Start of Block

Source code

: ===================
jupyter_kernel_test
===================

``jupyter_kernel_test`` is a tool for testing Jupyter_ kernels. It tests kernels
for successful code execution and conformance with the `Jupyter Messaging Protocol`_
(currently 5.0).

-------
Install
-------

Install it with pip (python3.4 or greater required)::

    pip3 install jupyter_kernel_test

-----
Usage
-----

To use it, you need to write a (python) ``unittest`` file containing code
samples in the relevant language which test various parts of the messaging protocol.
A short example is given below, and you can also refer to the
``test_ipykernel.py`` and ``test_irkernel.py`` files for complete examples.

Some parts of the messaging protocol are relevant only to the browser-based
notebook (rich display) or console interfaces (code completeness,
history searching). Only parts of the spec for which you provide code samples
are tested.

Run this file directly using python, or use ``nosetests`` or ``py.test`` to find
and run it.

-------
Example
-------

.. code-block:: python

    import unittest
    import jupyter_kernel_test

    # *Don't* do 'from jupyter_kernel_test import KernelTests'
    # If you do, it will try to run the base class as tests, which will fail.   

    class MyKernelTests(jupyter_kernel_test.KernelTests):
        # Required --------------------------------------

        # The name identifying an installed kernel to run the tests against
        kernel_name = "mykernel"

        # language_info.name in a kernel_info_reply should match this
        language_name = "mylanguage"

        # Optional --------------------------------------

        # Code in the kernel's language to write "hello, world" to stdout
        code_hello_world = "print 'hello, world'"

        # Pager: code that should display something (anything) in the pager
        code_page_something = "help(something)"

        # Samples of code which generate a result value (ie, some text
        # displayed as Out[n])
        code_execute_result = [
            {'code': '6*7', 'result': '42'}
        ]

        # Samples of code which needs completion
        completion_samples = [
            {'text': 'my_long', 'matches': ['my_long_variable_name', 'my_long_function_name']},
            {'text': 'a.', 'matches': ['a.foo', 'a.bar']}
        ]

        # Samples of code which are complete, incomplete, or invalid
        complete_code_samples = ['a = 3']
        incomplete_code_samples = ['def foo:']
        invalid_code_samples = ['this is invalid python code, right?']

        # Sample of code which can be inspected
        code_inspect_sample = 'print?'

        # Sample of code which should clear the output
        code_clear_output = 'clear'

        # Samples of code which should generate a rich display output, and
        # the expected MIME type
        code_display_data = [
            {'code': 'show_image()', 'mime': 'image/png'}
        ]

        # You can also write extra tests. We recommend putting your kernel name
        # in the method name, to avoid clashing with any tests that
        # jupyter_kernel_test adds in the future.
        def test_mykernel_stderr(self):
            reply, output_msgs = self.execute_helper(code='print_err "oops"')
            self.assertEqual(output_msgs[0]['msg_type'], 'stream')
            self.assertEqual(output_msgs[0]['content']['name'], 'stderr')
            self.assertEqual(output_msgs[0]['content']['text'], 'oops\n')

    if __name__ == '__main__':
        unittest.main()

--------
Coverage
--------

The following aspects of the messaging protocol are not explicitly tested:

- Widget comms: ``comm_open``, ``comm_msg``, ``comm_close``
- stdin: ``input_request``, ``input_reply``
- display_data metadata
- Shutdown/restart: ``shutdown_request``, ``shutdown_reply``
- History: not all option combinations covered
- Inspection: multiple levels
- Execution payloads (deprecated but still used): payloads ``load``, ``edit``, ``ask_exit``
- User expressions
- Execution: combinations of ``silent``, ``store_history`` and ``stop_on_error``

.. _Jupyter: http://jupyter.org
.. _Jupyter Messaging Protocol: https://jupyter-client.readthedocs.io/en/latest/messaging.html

End of Block

From the data above, return every line from the line that has "# Sample of code which can" up to and including the line that has "- Inspection: multiple levels", exactly.

— Result for this task —
        # Sample of code which can be inspected
        code_inspect_sample = 'print?'

        # Sample of code which should clear the output
        code_clear_output = 'clear'

        # Samples of code which should generate a rich display output, and
        # the expected MIME type
        code_display_data = [
            {'code': 'show_image()', 'mime': 'image/png'}
        ]

        # You can also write extra tests. We recommend putting your kernel name
        # in the method name, to avoid clashing with any tests that
        # jupyter_kernel_test adds in the future.
        def test_mykernel_stderr(self):
            reply, output_msgs = self.execute_helper(code='print_err "oops"')
            self.assertEqual(output_msgs[0]['msg_type'], 'stream')
            self.assertEqual(output_msgs[0]['content']['name'], 'stderr')
            self.assertEqual(output_msgs[0]['content']['text'], 'oops\n')

    if __name__ == '__main__':
        unittest.main()

--------
Coverage
--------

The following aspects of the messaging protocol are not explicitly tested:

- Widget comms: ``comm_open``, ``comm_msg``, ``comm_close``
- stdin: ``input_request``, ``input_reply``
- display_data metadata
- Shutdown/restart: ``shutdown_request``, ``shutdown_reply``
- History: not all option combinations covered
- Inspection: multiple levels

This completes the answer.